- _WRITTEN INSTRUCTION_
Give back every line of the listing below word for word, leaving out the pictures.

- _DATASET_
= = = = = = =

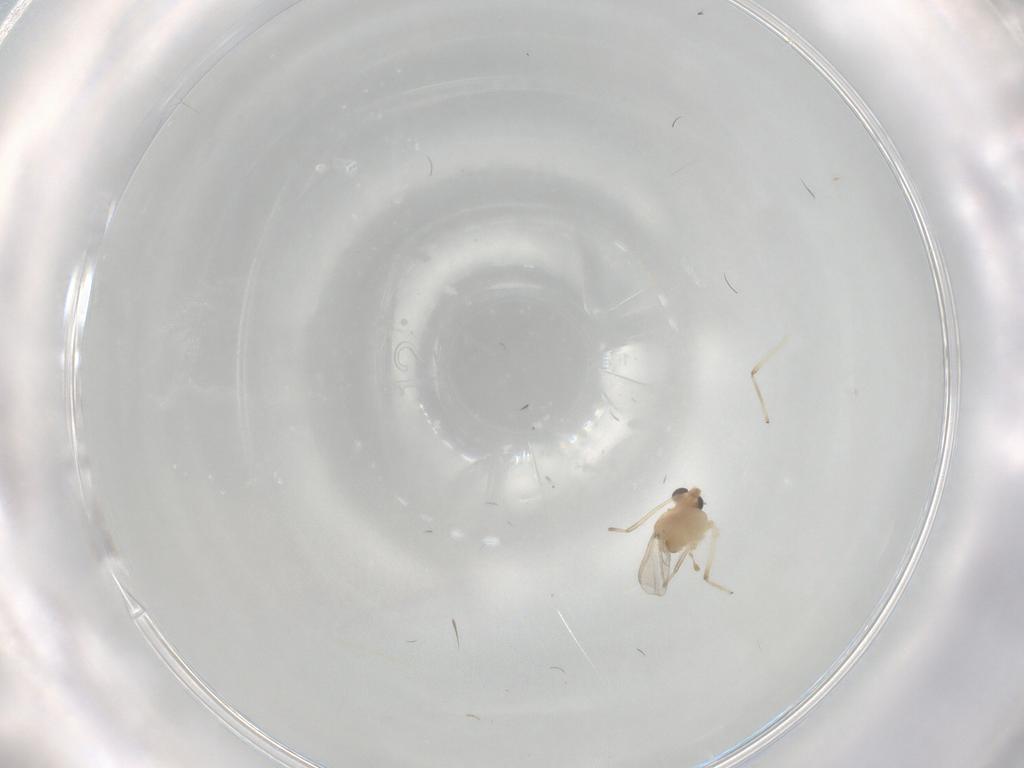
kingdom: Animalia
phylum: Arthropoda
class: Insecta
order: Diptera
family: Chironomidae
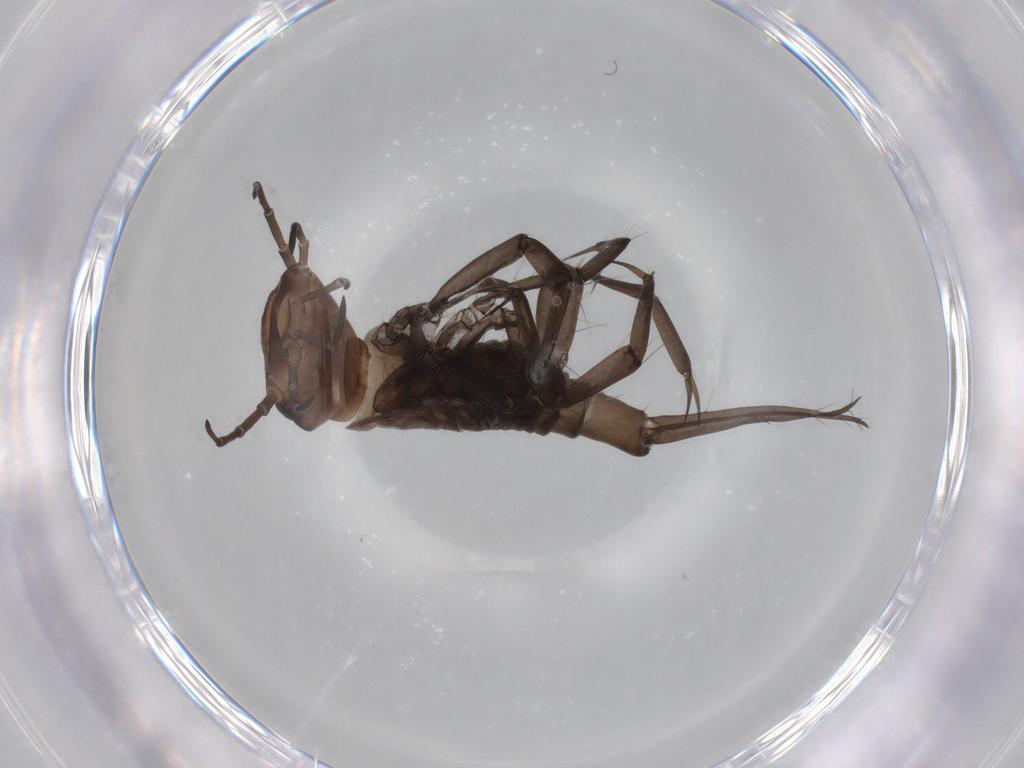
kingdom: Animalia
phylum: Arthropoda
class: Insecta
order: Coleoptera
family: Dytiscidae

= = = = = = =

- _TASK RESULT_
kingdom: Animalia
phylum: Arthropoda
class: Insecta
order: Diptera
family: Chironomidae
kingdom: Animalia
phylum: Arthropoda
class: Insecta
order: Coleoptera
family: Dytiscidae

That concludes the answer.